Problem statement: Rewrite the records from their start through the line containing "float&#10;+ totalBalance: float&#10;+", changing "currentFunds" to "availableFunds" and leaving everything else as it is. Return only those lines, without the pictures.

******

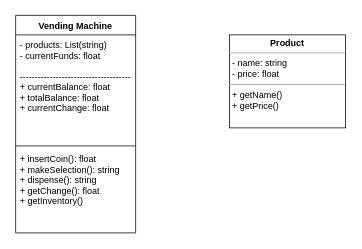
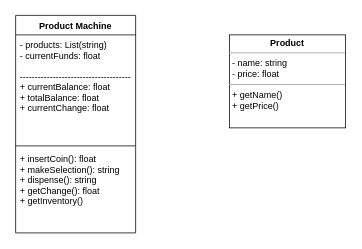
  <mxCell id="0" />
  <mxCell id="1" parent="0" />
- <mxCell id="2" value="Vending Machine" style="swimlane;fontStyle=1;align=center;verticalAlign=top;childLayout=stackLayout;horizontal=1;startSize=26;horizontalStack=0;resizeParent=1;resizeParentMax=0;resizeLast=0;collapsible=1;marginBottom=0;" vertex="1" parent="1"><mxGeometry x="20" y="20" width="160" height="290" as="geometry" /></mxCell>
+ <mxCell id="2" value="Product Machine" style="swimlane;fontStyle=1;align=center;verticalAlign=top;childLayout=stackLayout;horizontal=1;startSize=26;horizontalStack=0;resizeParent=1;resizeParentMax=0;resizeLast=0;collapsible=1;marginBottom=0;" vertex="1" parent="1"><mxGeometry x="20" y="20" width="160" height="290" as="geometry" /></mxCell>
  <mxCell id="3" value="- products: List(string)&#10;- currentFunds: float&#10;&#10;-------------------------------------&#10;+ currentBalance: float&#10;+ totalBalance: float&#10;+ currentChange: float" style="text;strokeColor=none;fillColor=none;align=left;verticalAlign=top;spacingLeft=4;spacingRight=4;overflow=hidden;rotatable=0;points=[[0,0.5],[1,0.5]];portConstraint=eastwest;" vertex="1" parent="2"><mxGeometry y="26" width="160" height="144" as="geometry" /></mxCell>
  <mxCell id="4" value="" style="line;strokeWidth=1;fillColor=none;align=left;verticalAlign=middle;spacingTop=-1;spacingLeft=3;spacingRight=3;rotatable=0;labelPosition=right;points=[];portConstraint=eastwest;strokeColor=inherit;" vertex="1" parent="2"><mxGeometry y="170" width="160" height="8" as="geometry" /></mxCell>
  <mxCell id="5" value="+ insertCoin(): float&#10;+ makeSelection(): string&#10;+ dispense(): string&#10;+ getChange(): float&#10;+ getInventory()" style="text;strokeColor=none;fillColor=none;align=left;verticalAlign=top;spacingLeft=4;spacingRight=4;overflow=hidden;rotatable=0;points=[[0,0.5],[1,0.5]];portConstraint=eastwest;" vertex="1" parent="2"><mxGeometry y="178" width="160" height="112" as="geometry" /></mxCell>
  <mxCell id="6" value="&lt;p style=&quot;margin:0px;margin-top:4px;text-align:center;&quot;&gt;&lt;b&gt;Product&lt;/b&gt;&lt;/p&gt;&lt;hr size=&quot;1&quot;&gt;&lt;p style=&quot;margin:0px;margin-left:4px;&quot;&gt;- name: string&lt;/p&gt;&lt;p style=&quot;margin:0px;margin-left:4px;&quot;&gt;- price: float&lt;/p&gt;&lt;hr size=&quot;1&quot;&gt;&lt;p style=&quot;margin:0px;margin-left:4px;&quot;&gt;+ getName()&lt;/p&gt;&lt;p style=&quot;margin:0px;margin-left:4px;&quot;&gt;+ getPrice()&lt;/p&gt;" style="verticalAlign=top;align=left;overflow=fill;fontSize=12;fontFamily=Helvetica;html=1;" vertex="1" parent="1"><mxGeometry x="305" y="46" width="155" height="124" as="geometry" /></mxCell>
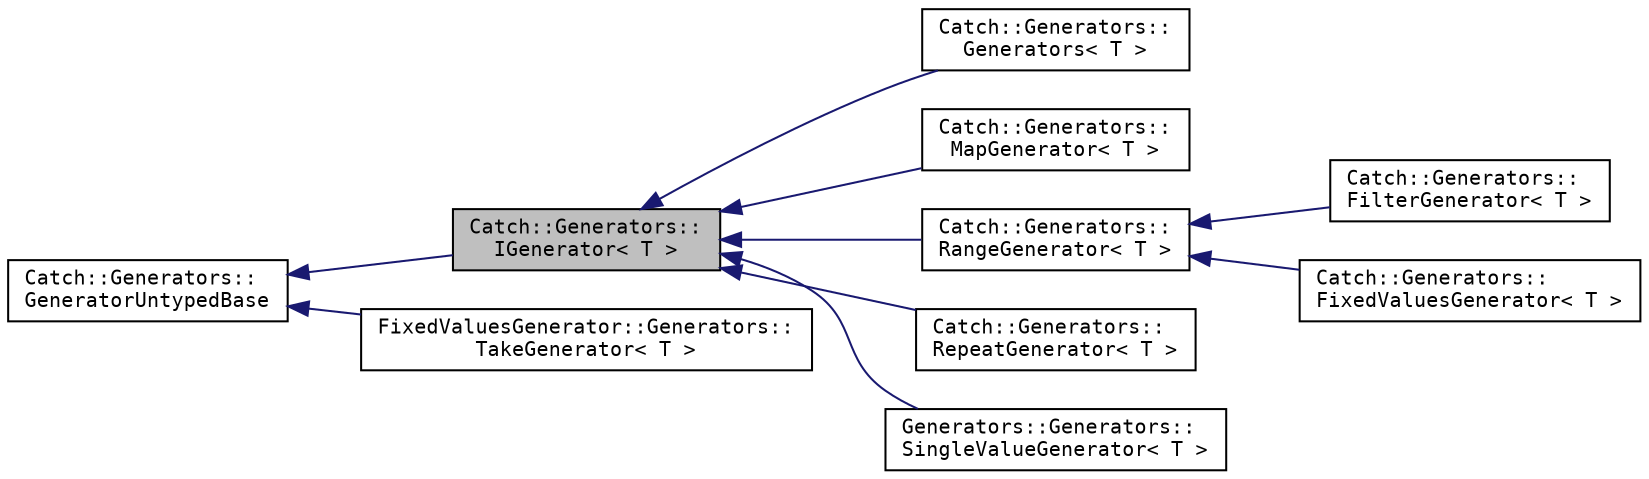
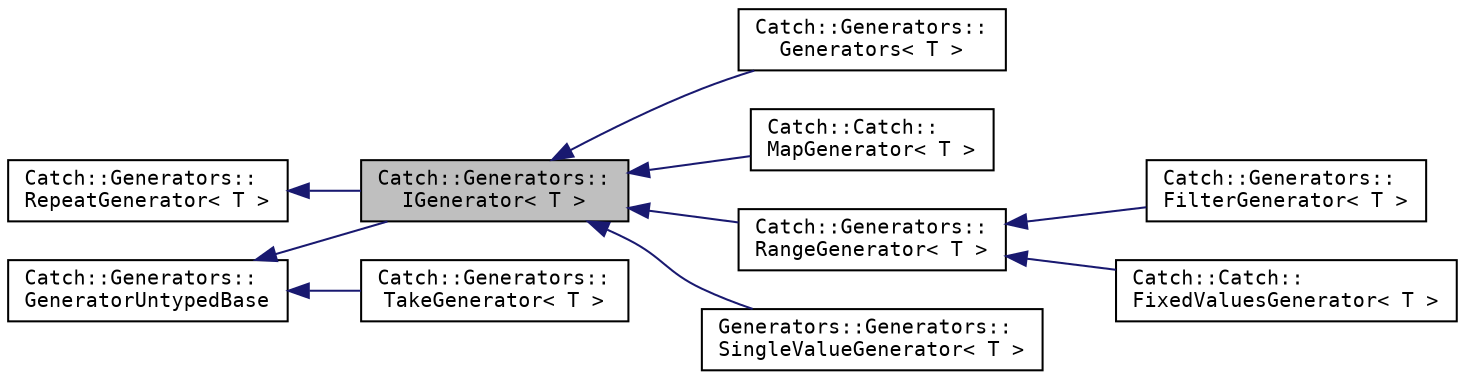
  digraph {
    fontname="DejaVu Sans Mono"
    rankdir=LR
    node [color=black fillcolor=white fontname="DejaVu Sans Mono" fontsize=10 shape=record style=filled]
    edge [color=midnightblue dir=back fontname="DejaVu Sans Mono" fontsize=10 labelfontname=Helvetica labelfontsize=10 style=solid]
    n1 [fillcolor=grey75 fontcolor=black height=0.2 label="Catch::Generators::\lIGenerator\< T \>" width=0.4]
    n2 [height=0.2 label="Catch::Generators::\lGenerators\< T \>" width=0.4]
-   n3 [height=0.2 label="Catch::Generators::\lMapGenerator\< T \>" width=0.4]
+   n3 [height=0.2 label="Catch::Catch::\lMapGenerator\< T \>" width=0.4]
    n4 [height=0.2 label="Catch::Generators::\lRangeGenerator\< T \>" width=0.4]
    n5 [height=0.2 label="Catch::Generators::\lRepeatGenerator\< T \>" width=0.4]
    n6 [height=0.2 label="Generators::Generators::\lSingleValueGenerator\< T \>" width=0.4]
    n7 [height=0.2 label="Catch::Generators::\lFilterGenerator\< T \>" width=0.4]
-   n8 [height=0.2 label="Catch::Generators::\lFixedValuesGenerator\< T \>" width=0.4]
-   n9 [height=0.2 label="FixedValuesGenerator::Generators::\lTakeGenerator\< T \>" width=0.4]
+   n8 [height=0.2 label="Catch::Catch::\lFixedValuesGenerator\< T \>" width=0.4]
+   n9 [height=0.2 label="Catch::Generators::\lTakeGenerator\< T \>" width=0.4]
    n10 [height=0.2 label="Catch::Generators::\lGeneratorUntypedBase" width=0.4]
    n1 -> n2
    n1 -> n3
    n1 -> n4
-   n1 -> n5
+   n5 -> n1
    n1 -> n6
    n4 -> n7
    n4 -> n8
    n10 -> n1
    n10 -> n9
  }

******

The answer:
  <mxCell id="0" />
  <mxCell id="1" parent="0" />
- <mxCell id="2" value="Vending Machine" style="swimlane;fontStyle=1;align=center;verticalAlign=top;childLayout=stackLayout;horizontal=1;startSize=26;horizontalStack=0;resizeParent=1;resizeParentMax=0;resizeLast=0;collapsible=1;marginBottom=0;" vertex="1" parent="1"><mxGeometry x="20" y="20" width="160" height="290" as="geometry" /></mxCell>
+ <mxCell id="2" value="Product Machine" style="swimlane;fontStyle=1;align=center;verticalAlign=top;childLayout=stackLayout;horizontal=1;startSize=26;horizontalStack=0;resizeParent=1;resizeParentMax=0;resizeLast=0;collapsible=1;marginBottom=0;" vertex="1" parent="1"><mxGeometry x="20" y="20" width="160" height="290" as="geometry" /></mxCell>
  <mxCell id="3" value="- products: List(string)&#10;- availableFunds: float&#10;&#10;-------------------------------------&#10;+ currentBalance: float&#10;+ totalBalance: float&#10;+ currentChange: float" style="text;strokeColor=none;fillColor=none;align=left;verticalAlign=top;spacingLeft=4;spacingRight=4;overflow=hidden;rotatable=0;points=[[0,0.5],[1,0.5]];portConstraint=eastwest;" vertex="1" parent="2"><mxGeometry y="26" width="160" height="144" as="geometry" /></mxCell>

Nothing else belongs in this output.